[Collected data]
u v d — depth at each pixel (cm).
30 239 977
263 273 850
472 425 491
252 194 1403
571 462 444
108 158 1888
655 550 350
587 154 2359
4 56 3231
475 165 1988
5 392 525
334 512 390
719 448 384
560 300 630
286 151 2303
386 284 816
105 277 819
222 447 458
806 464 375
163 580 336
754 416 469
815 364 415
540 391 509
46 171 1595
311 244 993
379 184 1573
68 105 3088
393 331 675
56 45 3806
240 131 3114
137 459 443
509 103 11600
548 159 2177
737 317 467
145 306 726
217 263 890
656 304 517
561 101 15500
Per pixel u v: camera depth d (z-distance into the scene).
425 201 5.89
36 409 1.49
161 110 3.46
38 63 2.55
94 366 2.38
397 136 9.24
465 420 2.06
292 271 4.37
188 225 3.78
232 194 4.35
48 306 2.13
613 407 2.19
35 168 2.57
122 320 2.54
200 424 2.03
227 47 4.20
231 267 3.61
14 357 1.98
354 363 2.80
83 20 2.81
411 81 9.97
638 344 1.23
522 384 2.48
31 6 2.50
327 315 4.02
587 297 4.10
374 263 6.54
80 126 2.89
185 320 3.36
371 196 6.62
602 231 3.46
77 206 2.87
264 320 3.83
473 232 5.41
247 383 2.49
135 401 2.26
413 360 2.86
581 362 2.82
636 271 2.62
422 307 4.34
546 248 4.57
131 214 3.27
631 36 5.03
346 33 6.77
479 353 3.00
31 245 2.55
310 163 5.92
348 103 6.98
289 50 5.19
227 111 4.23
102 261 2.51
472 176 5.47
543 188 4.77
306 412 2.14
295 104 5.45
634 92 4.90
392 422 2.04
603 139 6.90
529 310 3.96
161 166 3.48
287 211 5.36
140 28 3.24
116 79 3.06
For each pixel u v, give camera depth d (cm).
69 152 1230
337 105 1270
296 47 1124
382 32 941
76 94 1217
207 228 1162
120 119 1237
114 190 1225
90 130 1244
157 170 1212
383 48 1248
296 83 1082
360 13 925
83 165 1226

YOUR INSTRUCTIONS:
Return each line of the data exactly as it was given.

WRITTEN SOLUTION:
u v d — depth at each pixel (cm).
30 239 977
263 273 850
472 425 491
252 194 1403
571 462 444
108 158 1888
655 550 350
587 154 2359
4 56 3231
475 165 1988
5 392 525
334 512 390
719 448 384
560 300 630
286 151 2303
386 284 816
105 277 819
222 447 458
806 464 375
163 580 336
754 416 469
815 364 415
540 391 509
46 171 1595
311 244 993
379 184 1573
68 105 3088
393 331 675
56 45 3806
240 131 3114
137 459 443
509 103 11600
548 159 2177
737 317 467
145 306 726
217 263 890
656 304 517
561 101 15500
Per pixel u v: camera depth d (z-distance into the scene).
425 201 5.89
36 409 1.49
161 110 3.46
38 63 2.55
94 366 2.38
397 136 9.24
465 420 2.06
292 271 4.37
188 225 3.78
232 194 4.35
48 306 2.13
613 407 2.19
35 168 2.57
122 320 2.54
200 424 2.03
227 47 4.20
231 267 3.61
14 357 1.98
354 363 2.80
83 20 2.81
411 81 9.97
638 344 1.23
522 384 2.48
31 6 2.50
327 315 4.02
587 297 4.10
374 263 6.54
80 126 2.89
185 320 3.36
371 196 6.62
602 231 3.46
77 206 2.87
264 320 3.83
473 232 5.41
247 383 2.49
135 401 2.26
413 360 2.86
581 362 2.82
636 271 2.62
422 307 4.34
546 248 4.57
131 214 3.27
631 36 5.03
346 33 6.77
479 353 3.00
31 245 2.55
310 163 5.92
348 103 6.98
289 50 5.19
227 111 4.23
102 261 2.51
472 176 5.47
543 188 4.77
306 412 2.14
295 104 5.45
634 92 4.90
392 422 2.04
603 139 6.90
529 310 3.96
161 166 3.48
287 211 5.36
140 28 3.24
116 79 3.06
For each pixel u v, give camera depth d (cm).
69 152 1230
337 105 1270
296 47 1124
382 32 941
76 94 1217
207 228 1162
120 119 1237
114 190 1225
90 130 1244
157 170 1212
383 48 1248
296 83 1082
360 13 925
83 165 1226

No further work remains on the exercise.